#### Material for the task

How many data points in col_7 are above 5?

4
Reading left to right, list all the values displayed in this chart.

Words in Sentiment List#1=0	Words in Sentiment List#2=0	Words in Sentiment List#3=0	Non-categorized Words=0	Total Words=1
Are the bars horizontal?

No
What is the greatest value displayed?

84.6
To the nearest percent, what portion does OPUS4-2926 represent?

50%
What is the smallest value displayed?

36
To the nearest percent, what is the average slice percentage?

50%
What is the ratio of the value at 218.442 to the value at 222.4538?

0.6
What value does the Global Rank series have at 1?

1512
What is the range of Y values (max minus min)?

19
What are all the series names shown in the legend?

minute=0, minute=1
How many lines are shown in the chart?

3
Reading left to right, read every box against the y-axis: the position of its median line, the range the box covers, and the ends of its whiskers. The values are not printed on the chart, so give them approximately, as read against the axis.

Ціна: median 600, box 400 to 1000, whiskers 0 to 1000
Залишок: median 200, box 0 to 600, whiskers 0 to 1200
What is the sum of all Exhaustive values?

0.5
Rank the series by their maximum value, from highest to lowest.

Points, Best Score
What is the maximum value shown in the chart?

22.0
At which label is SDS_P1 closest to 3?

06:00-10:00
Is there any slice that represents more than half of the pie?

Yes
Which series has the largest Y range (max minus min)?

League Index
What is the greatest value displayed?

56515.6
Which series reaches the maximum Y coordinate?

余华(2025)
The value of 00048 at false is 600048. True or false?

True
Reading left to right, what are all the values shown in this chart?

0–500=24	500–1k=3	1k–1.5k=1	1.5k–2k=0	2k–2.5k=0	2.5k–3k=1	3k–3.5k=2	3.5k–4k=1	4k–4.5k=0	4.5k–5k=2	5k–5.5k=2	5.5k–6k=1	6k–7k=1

########

> **Exercise brief**
Copy all of the data above line for line, with nothing changed, added, or left out.

> **Answer to this task**
How many data points in col_7 are above 5?

4
Reading left to right, list all the values displayed in this chart.

Words in Sentiment List#1=0	Words in Sentiment List#2=0	Words in Sentiment List#3=0	Non-categorized Words=0	Total Words=1
Are the bars horizontal?

No
What is the greatest value displayed?

84.6
To the nearest percent, what portion does OPUS4-2926 represent?

50%
What is the smallest value displayed?

36
To the nearest percent, what is the average slice percentage?

50%
What is the ratio of the value at 218.442 to the value at 222.4538?

0.6
What value does the Global Rank series have at 1?

1512
What is the range of Y values (max minus min)?

19
What are all the series names shown in the legend?

minute=0, minute=1
How many lines are shown in the chart?

3
Reading left to right, read every box against the y-axis: the position of its median line, the range the box covers, and the ends of its whiskers. The values are not printed on the chart, so give them approximately, as read against the axis.

Ціна: median 600, box 400 to 1000, whiskers 0 to 1000
Залишок: median 200, box 0 to 600, whiskers 0 to 1200
What is the sum of all Exhaustive values?

0.5
Rank the series by their maximum value, from highest to lowest.

Points, Best Score
What is the maximum value shown in the chart?

22.0
At which label is SDS_P1 closest to 3?

06:00-10:00
Is there any slice that represents more than half of the pie?

Yes
Which series has the largest Y range (max minus min)?

League Index
What is the greatest value displayed?

56515.6
Which series reaches the maximum Y coordinate?

余华(2025)
The value of 00048 at false is 600048. True or false?

True
Reading left to right, what are all the values shown in this chart?

0–500=24	500–1k=3	1k–1.5k=1	1.5k–2k=0	2k–2.5k=0	2.5k–3k=1	3k–3.5k=2	3.5k–4k=1	4k–4.5k=0	4.5k–5k=2	5k–5.5k=2	5.5k–6k=1	6k–7k=1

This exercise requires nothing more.